_Text passage_.
Disidentification vs Disassociation

Disidentification vs Disassociation

Vadim Bogulov
Photo by Vadim Bogulov

While studying how to bring new services out, I’ve also been studying the second level of Embodied Processing. This includes Embodied Enquiry, a more somatic and embodied form of inquiry. And this study leads to some interesting nuances around presence and witnessing.

A very common response to unresolved experiences coming up is to disconnect from our present experience. Many will shift from the present into the mind. The mind is in the past or future. We’re not here in the present, in our bodies. Many of us learned to disconnect like this early in life, as a coping strategy, as there were few examples of healthy processing.

We call this disassociation. Disassociation sits on a spectrum of degree. We might experience mild disassociation, like drifting off into worries while listening to a talk. We can struggle with being present in our life. Or we can be full on dysfunctional.

Many people get into spiritual practices to help with their lives, then their “protectors” discover that these practices can be co-opted as another form of escape. (The protectors are the inner functions that work to keep our trauma hidden.) This is not a conscious choice, but something the body recognizes as another coping strategy because we’ve not yet learned how to heal. Soon, you see people overdoing practices, or chasing flashy distractions, the latest concept, or teacher. Anything to avoid being with the current experience, as it is, here and now.

The tricky part is that the mind can co-opt everything. We can think “I’m practising presence, being now” when it’s just mind creating a narrative.

Dissociation is often mistaken for detachment. We think not feeling means being “detached.” Or we use concepts like “the world is an illusion” to dismiss the value of our life and live in an avoidance belief system. Or we use mindfulness to try to avoid how we feel (the opposite of its intention). We may also eat too much, shop too much, use substances, game, and so on to dull or avoid how we feel.

Again, there are degrees of this. I’ve seen people in mild aversion to a few things like public speaking, while others can be afraid to leave their home.

Disassociation does not produce detachment. Disassociation is avoidance, an aversion. It is not acceptance and allowing.

The path to detachment is through disentangling our attachments. This is through going beyond the mind and discovering our true nature. And from resolving our unresolved experiences that are causing the aversion. In other words, meditation and healing work.

Healing is much easier when we’re not entangled with our experience, when there is a bit of separation. In my classes, they talked about being a witness to what is arising to be resolved. Then we can see it arise, we can feel the feelings, and process the sensations. We don’t get (too) drawn into what is coming up. Thus, we avoid going back into the experience and reliving trauma.

Again, there is a spectrum of “witness.” The way I use the term ‘witness‘ is as a detached observer. We’ve shifted from experiencing ourselves as an individual person to experiencing ourselves as consciousness, observing the person. From that place, we can bring up even deep pain and allow it to move through without getting entangled. Letting go becomes second nature, as we’re not in or attached to the experience.

_Extracted entries_.
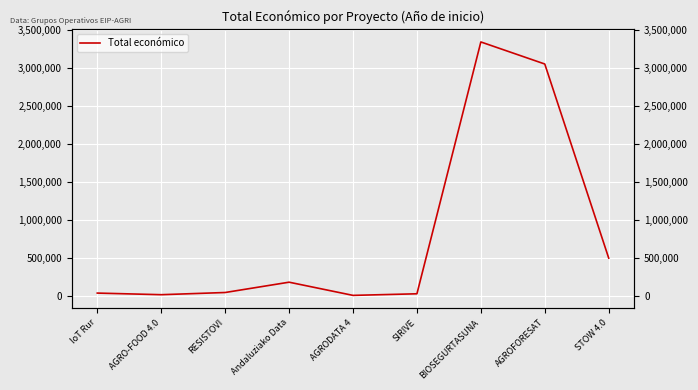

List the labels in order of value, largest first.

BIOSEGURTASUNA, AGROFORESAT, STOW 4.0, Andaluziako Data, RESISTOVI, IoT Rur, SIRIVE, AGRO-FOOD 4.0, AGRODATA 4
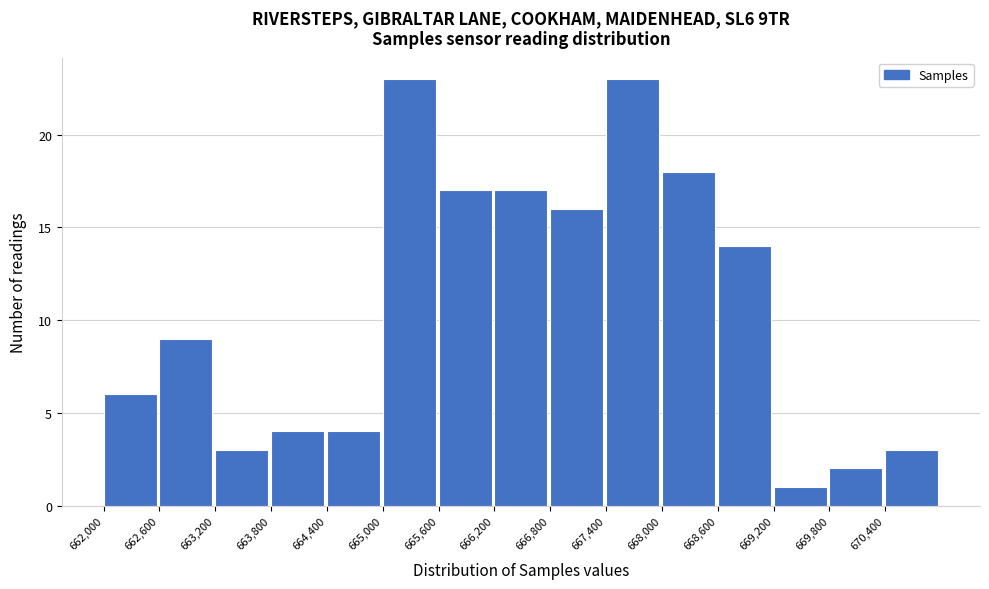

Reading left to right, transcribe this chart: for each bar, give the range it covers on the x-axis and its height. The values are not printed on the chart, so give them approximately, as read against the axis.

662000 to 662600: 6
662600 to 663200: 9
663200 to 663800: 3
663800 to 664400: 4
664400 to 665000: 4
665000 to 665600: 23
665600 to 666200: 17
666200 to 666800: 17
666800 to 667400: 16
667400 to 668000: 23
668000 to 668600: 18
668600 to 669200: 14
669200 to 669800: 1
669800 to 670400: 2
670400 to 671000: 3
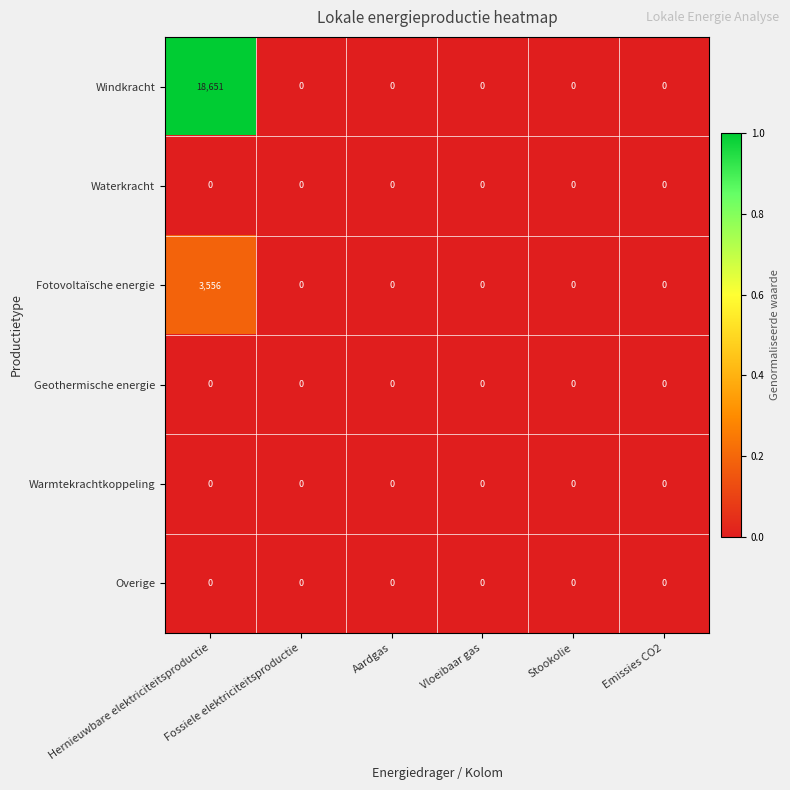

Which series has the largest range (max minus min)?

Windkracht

---

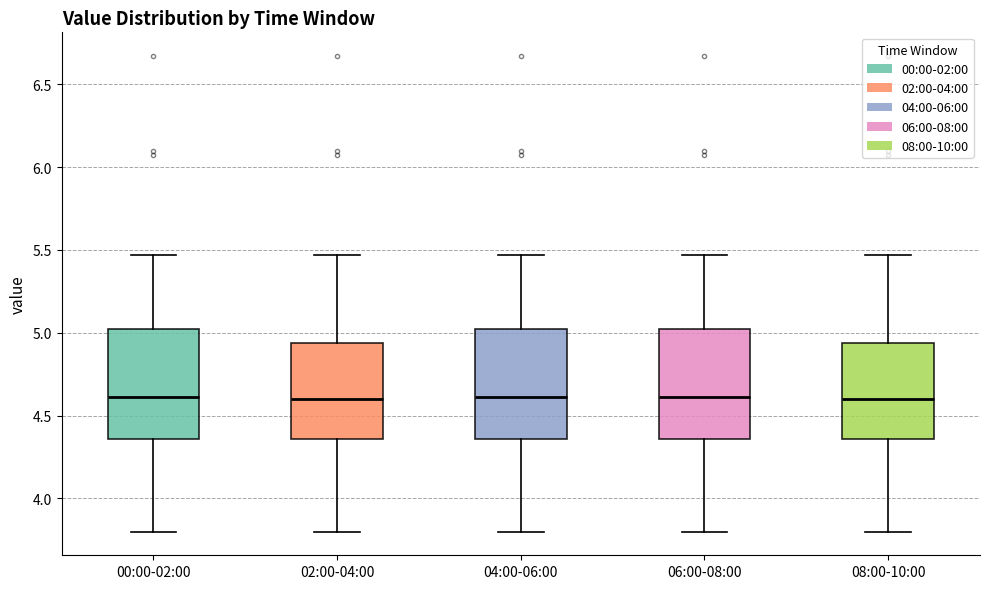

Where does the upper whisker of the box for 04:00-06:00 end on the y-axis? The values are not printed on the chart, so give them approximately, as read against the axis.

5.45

_Work to complete_.
1/ Answer these questions from the passage on disassociation:
(a) What example of mild disassociation does it give?
(b) What does it say the "protectors" are?
(c) How does the author use the term "witness"?
2/ Decide whether each statement agrees with the passage on disassociation:
(a) Disassociation produces detachment.
(b) Many people learned to disconnect early in life as a coping strategy.
(c) Healing is harder when there is a bit of separation from our experience.

_List of solutions_.
1/
(a) Drifting off into worries while listening to a talk.
(b) The inner functions that work to keep our trauma hidden.
(c) As a detached observer.

2/
(a) No: "Disassociation does not produce detachment."
(b) Yes: "Many of us learned to disconnect like this early in life, as a coping strategy"
(c) No: "Healing is much easier when we’re not entangled with our experience, when there is a bit of separation."